BishopAccountability.org
Eliminate Statue of Limitations on Child Abuse Lawsuits

The Star-Ledger
December 18, 2011

http://blog.nj.com/njv_editorial_page/2011/12/eliminate_statue_of_limitation.html

When a victim of childhood sexual abuse steps forward in search of justice, the only standard should be truth. Because of the evasive, enduring nature of childhood abuse, the statute of limitations is an artificial hurdle that should be eliminated.

Last week, advocates for abuse victims asked top New Jersey lawmakers to move on a stalled bill that would eliminate the statute of limitations entirely for lawsuits alleging childhood sex abuse. New Jersey abolished the statute of limitations on criminal sex abuse cases in 1996. The logic for civil cases should be the same — the doors to justice should remain open as long as necessary.

Statutes of limitations are meant to encourage swift justice — to ensure criminal charges or civil suits are filed while evidence and memories are fresh.
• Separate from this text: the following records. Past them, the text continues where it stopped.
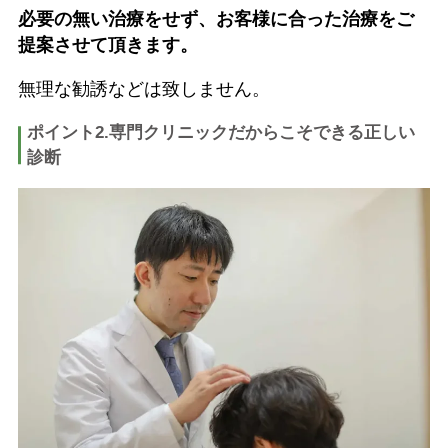
必要の無い治療をせず、お客様に合った治療をご
提案させて頂きます。
無理な勧誘などは致しません。
ポイント2.専門クリニックだからこそできる正しい
診断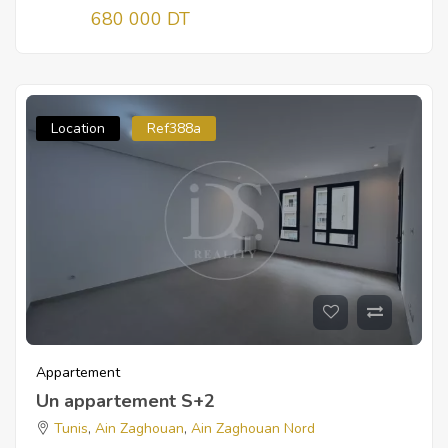
680 000 DT
Location
Ref388a
Appartement
Un appartement S+2
Tunis
,
Ain Zaghouan
,
Ain Zaghouan Nord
The current New Jersey limit on child sex abuse is two years after abuse is linked to later problems. That's not enough.

Childhood sex abuse creates a different kind of victim. Child victims need time — to remember the crime, connect it to destructive adult behaviors, build courage to act. A child victim still deserves justice 30 years later.

Moreover, those who commit sex crimes against children don't stop with age. A man who abused children in the 1970s may be abusing others today.

For many childhood sex abuse victims, the civil courts are their only recourse. What most seek is justice, not money. They want their pain acknowledged and their abuser punished — in whatever form that takes.

When victims of childhood sexual abuse step forward to tell their stories, they should find the courthouse doors open to them. In the name of acknowledging past abuse and preventing future assaults, eliminate New Jersey's time limits on such lawsuits.